DIRECTIONS FOR THIS TASK -> Copies of all lines containing the string "import" are needed from the data below.

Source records
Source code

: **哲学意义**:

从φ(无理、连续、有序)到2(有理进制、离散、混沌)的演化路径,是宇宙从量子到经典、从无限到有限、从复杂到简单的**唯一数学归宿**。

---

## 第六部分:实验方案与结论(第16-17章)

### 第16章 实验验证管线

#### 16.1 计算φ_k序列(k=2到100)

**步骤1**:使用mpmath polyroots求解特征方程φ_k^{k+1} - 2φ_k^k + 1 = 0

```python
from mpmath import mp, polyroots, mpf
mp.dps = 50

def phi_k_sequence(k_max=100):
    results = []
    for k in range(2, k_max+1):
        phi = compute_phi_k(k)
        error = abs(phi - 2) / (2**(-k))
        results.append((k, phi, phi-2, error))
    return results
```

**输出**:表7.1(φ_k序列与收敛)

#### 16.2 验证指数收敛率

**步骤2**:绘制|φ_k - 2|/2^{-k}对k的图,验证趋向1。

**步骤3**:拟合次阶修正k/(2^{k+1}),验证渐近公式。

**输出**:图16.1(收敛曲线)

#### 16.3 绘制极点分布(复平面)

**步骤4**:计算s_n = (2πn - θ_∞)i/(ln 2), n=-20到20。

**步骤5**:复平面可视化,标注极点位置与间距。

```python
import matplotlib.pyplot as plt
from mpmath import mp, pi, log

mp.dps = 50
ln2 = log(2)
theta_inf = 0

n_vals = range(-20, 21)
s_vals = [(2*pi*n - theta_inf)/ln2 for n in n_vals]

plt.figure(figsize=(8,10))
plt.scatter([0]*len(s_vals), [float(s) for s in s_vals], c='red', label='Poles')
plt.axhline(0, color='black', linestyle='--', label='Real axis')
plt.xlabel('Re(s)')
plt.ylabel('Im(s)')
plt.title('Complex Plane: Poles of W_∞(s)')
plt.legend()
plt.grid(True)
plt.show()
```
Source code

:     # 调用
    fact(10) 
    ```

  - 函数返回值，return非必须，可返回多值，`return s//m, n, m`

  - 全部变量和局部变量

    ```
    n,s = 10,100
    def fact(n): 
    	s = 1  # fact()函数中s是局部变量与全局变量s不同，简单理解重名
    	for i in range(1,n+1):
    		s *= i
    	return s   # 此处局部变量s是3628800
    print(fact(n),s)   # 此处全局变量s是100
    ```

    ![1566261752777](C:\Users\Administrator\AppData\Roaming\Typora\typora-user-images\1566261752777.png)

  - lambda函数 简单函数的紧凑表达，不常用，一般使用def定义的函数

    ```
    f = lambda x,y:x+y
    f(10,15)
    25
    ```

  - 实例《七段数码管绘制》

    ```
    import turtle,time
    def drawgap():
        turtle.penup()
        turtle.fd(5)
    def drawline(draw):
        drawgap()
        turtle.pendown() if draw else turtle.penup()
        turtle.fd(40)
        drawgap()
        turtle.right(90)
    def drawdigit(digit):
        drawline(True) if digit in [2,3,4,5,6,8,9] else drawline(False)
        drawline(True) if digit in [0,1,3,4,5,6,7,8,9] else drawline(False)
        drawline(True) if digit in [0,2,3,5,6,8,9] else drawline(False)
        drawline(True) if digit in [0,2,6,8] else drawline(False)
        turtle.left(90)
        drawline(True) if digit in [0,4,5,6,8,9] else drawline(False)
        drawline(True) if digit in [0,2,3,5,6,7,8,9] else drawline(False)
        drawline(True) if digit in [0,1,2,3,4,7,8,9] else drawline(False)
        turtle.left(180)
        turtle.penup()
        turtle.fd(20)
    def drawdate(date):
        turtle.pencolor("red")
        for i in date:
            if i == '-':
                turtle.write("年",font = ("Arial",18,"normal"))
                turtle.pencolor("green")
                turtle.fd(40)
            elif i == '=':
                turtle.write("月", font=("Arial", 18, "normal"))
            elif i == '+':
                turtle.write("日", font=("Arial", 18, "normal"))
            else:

RESULT OF THE EXERCISE ->
from mpmath import mp, polyroots, mpf
import matplotlib.pyplot as plt
from mpmath import mp, pi, log
    import turtle,time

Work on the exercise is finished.